Fire Safety

Fire Safety

The Occupational Safety and Health Administration (OSHA) establishes health and safety regulations that require employers to implement fire safety measures to reduce the risk of fire at the workplace.

These OSHA standards require employers to provide proper emergency exits, fire-fighting equipment, and employee training to prevent injuries and deaths from fire. The regulations also require some employers to develop and maintain emergency plans and fire prevention plans to prepare the workplace for fire outbreaks.

Why is it important to comply with the fire safety regulations?

Every workplace faces the risk that a fire may break out, especially facilities that handle flammable or hazardous materials. Ensuring that the workplace is properly equipped to detect a fire and has adequate evacuation routes is essential to prevent devastating injuries or death if there is a fire.

Employers who fail to provide adequate fire safety protection may be subject to OSHA’s civil fines and criminal penalties pursuant to the fire safety standard.

Important fire safety provisions

OSHA’s primary standards for workplace fire safety are contained in 29 CFR 1910 Subparts E and L. Subpart E provides requirements for exit routes, emergency action plans, and fire prevention plans. Subpart L details the workplace fire protection requirements for fire extinguishers, sprinklers, and alarm systems.

OSHA’s fire safety provisions can be summarized as 1) Fire Extinguishers ; 2) Emergency Exits; 3) Alarms and 4) Emergency Action and Fire Prevention Plans.

Fire Extinguishers:

Although not all workplaces are required to maintain fire extinguishers, employers must ensure that any fire extinguishers on-site are appropriate for the fire hazards that are present in the building. Employees that are expected to use this equipment must be trained on how to properly operate it. OSHA also requires employers to regularly inspect the fire extinguishers to ensure the equipment is in safe working condition.

Emergency Exits:

OSHA requires every workplace to have enough exits (at least two means of escape) that are suitable enough to allow everyone in the building to exit quickly. These exit routes must be free of obstructions and clearly marked with exit signs. In addition, the OSH Act prohibits blocking or locking fire doors.

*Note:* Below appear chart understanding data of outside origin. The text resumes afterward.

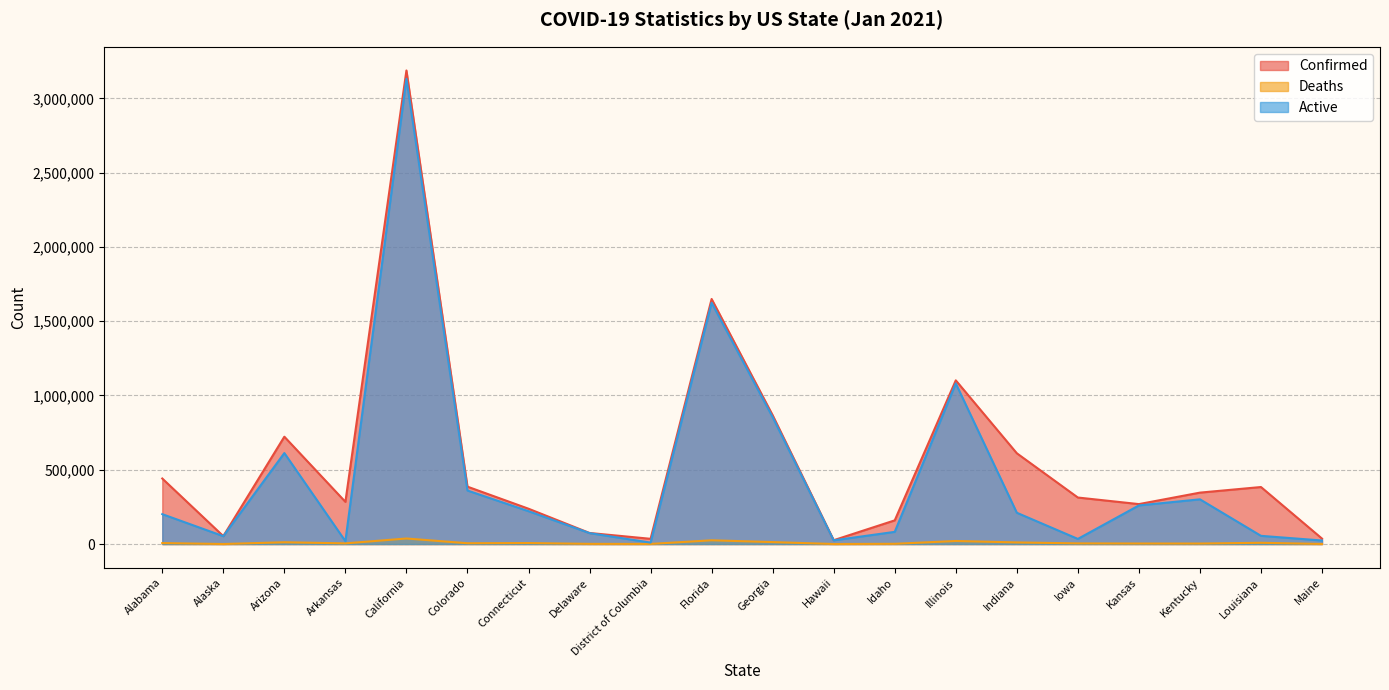

Rank the series by their maximum value, from lowest to highest.

Deaths, Active, Confirmed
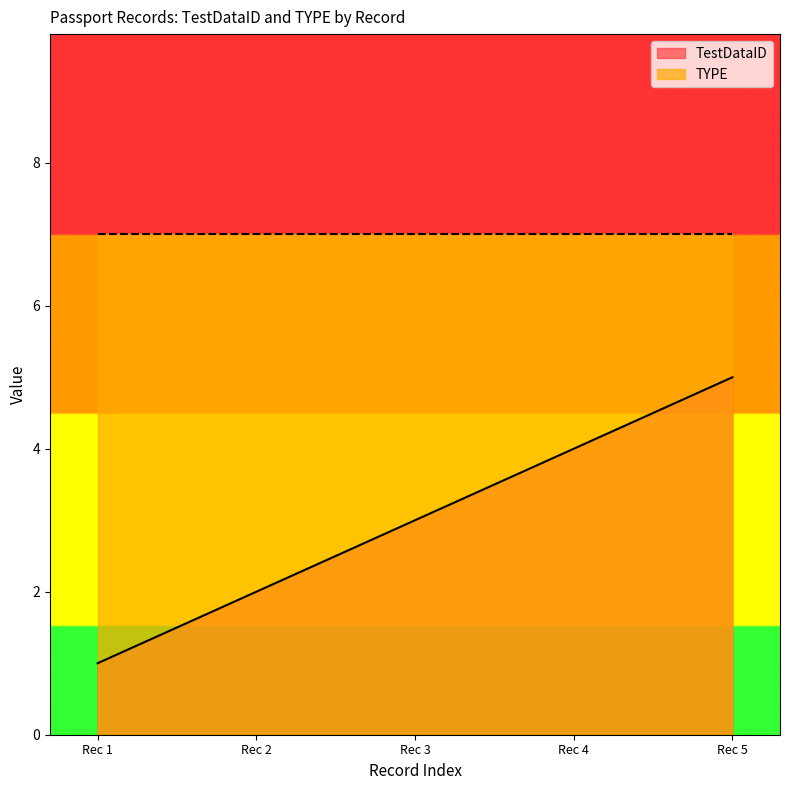

What is the average value?

3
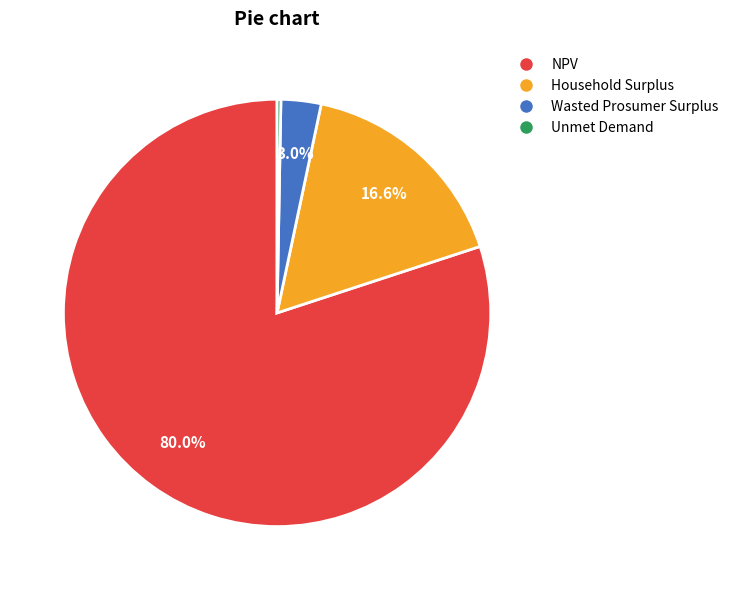

True or false: Household Surplus accounts for 17% of the total.

True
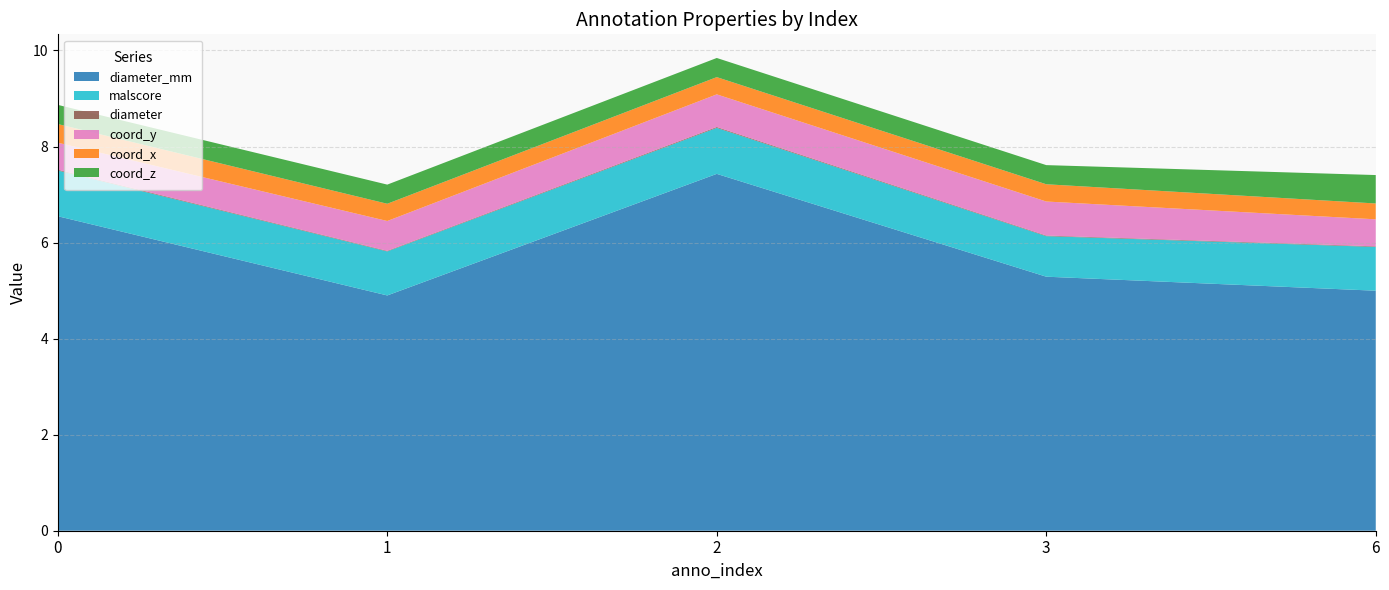

Reading left to right, extract all data points from this chart.

diameter_mm: 6.5	4.9	7.4	5.3	5.0
malscore: 1.0	0.9	1.0	0.8	0.9
diameter: 0.0	0.0	0.0	0.0	0.0
coord_y: 0.6	0.6	0.7	0.7	0.6
coord_x: 0.4	0.4	0.4	0.4	0.3
coord_z: 0.4	0.4	0.4	0.4	0.6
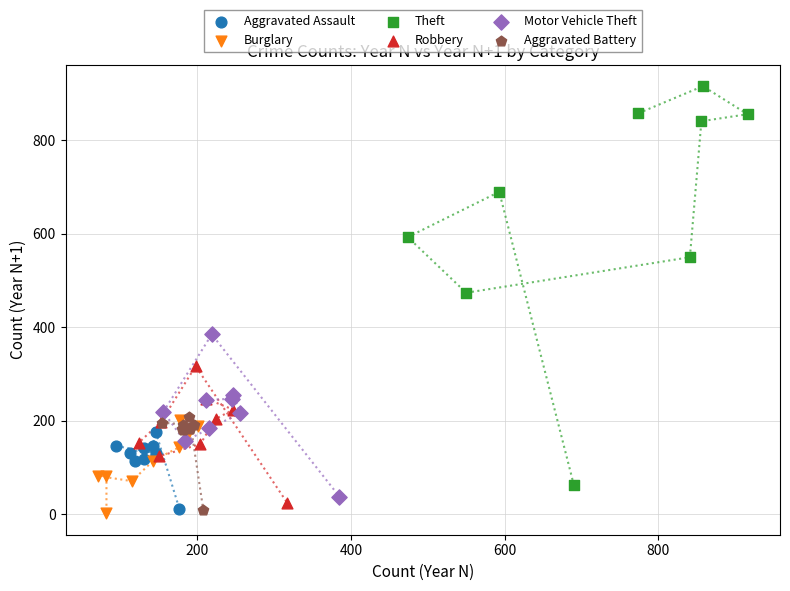

Which series contains the highest Y value?

Theft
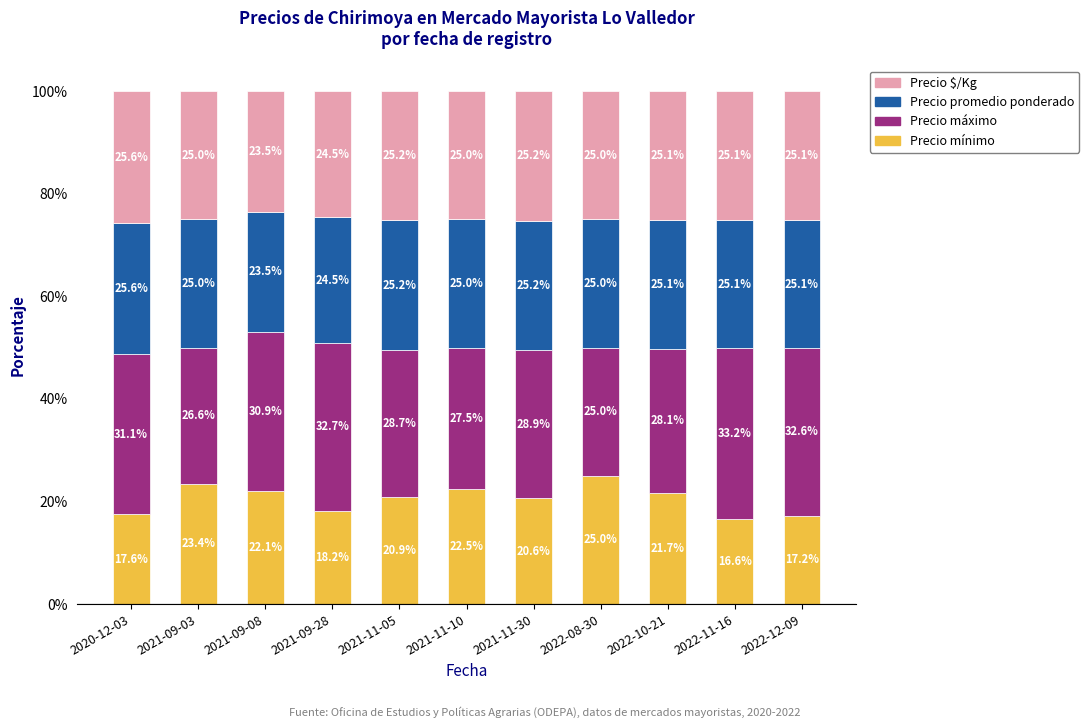

Reading right to left, list the values for the Precio mínimo series.

17.2	16.6	21.7	25.0	20.6	22.5	20.9	18.2	22.1	23.4	17.6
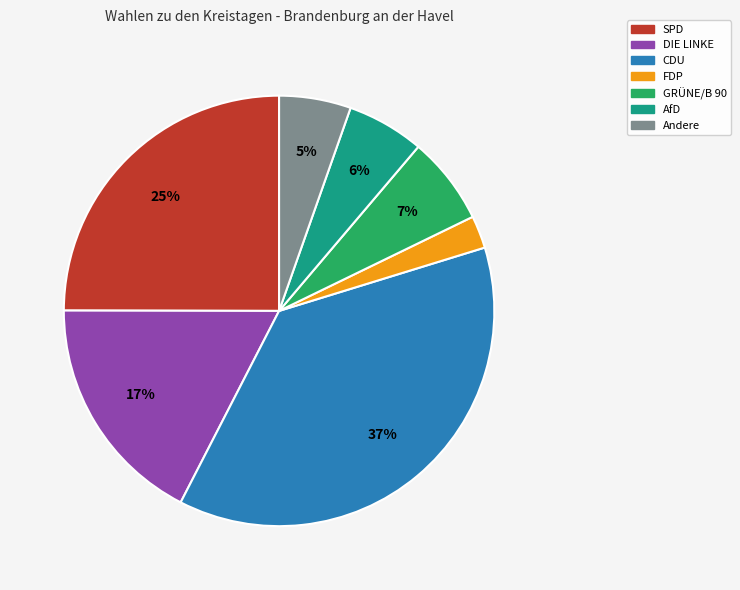

Which has a higher value, GRÜNE/B 90 or DIE LINKE?

DIE LINKE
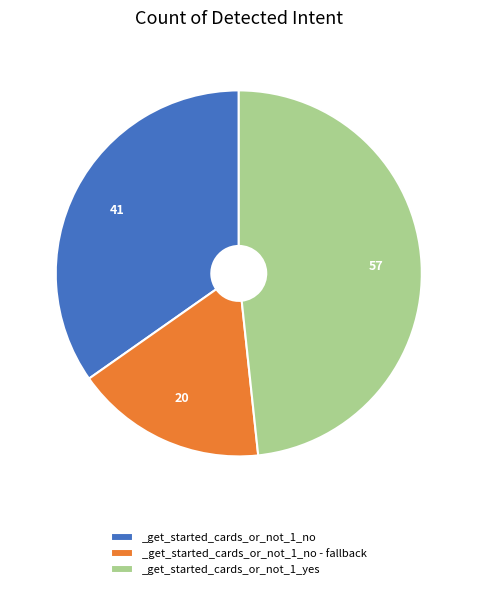

Which category has the smallest portion of the pie?

_get_started_cards_or_not_1_no - fallback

Emergency Action and Fire Prevention Plans:

Some workplaces, such as those that contain highly hazardous chemicals, must be equipped with an emergency action plan that describes evacuation procedures. Where the employer plans to evacuate employees instead of having the workers fight the fire, there must be a written emergency action plan that describes evacuation routes and procedures. OSHA requires employers to update the emergency action plan as needed. Some OSHA standards also require a written fire prevention plan to minimize the risk of fire outbreaks. The fire prevention plan must include procedures for the storage and cleanup of flammable materials and for controlling workplace ignition sources. Employers must train workers on both the fire prevention and emergency action plans and make them available for employee review.

Alarms:

OSHA’s regulations contain design and maintenance requirements for fire alarm systems and suppression systems such as automatic sprinklers. When a suppression system is out of service, the facility must implement a temporary fire watch of trained employees. The temporary fire watch must be included in the emergency action and fire prevention plans. The employer must also post signs for any suppression systems that use potentially hazardous agents such as carbon dioxide to put out fires.

Importance of implementing an active regulatory watch on fire safety regulations

Given the prevalence of fire hazards at virtually every workplace, OSHA’s fire safety regulations are some of the more robust occupational standards detailed in the OSH Act. Since the consequences of insufficient fire protection measures can be devastating, employers should be up-to-date on the most current fire safety OSHA requirements to avoid preventable injuries and deaths from fire.

In addition to these federal fire safety standards imposed by the OSH Act, a facility that is located in one of the 28 OSHA-delegated states will be subject to state-specific fire safety standards or codes that may be more stringent than the federal requirements.

Learn more About

OSHA Laws and H&S Standards

Definitions

What is fire safety?

Fire safety is a set of practices that reduce the destruction caused by fire. OSHA’s fire safety measures are aimed at both preventing the start of a fire by implementing workplace controls and limiting the effects of fire after one begins.

What is a Fire Prevention Plan?

A fire prevention plan is a facility plan that describes the fuel sources (including hazardous materials) on site that could ignite or exacerbate a fire and any building systems in place to detect or mitigate a fire. Fire prevention plans must be in writing, be kept in the workplace, and be made available for employee review.

What is an Emergency Action Plan?

An emergency action plan is required by certain OSHA standards to document the evacuation routes and procedures at the workplace. Employers must put the emergency action plan into writing, train workers on its contents, and make it available for employee review.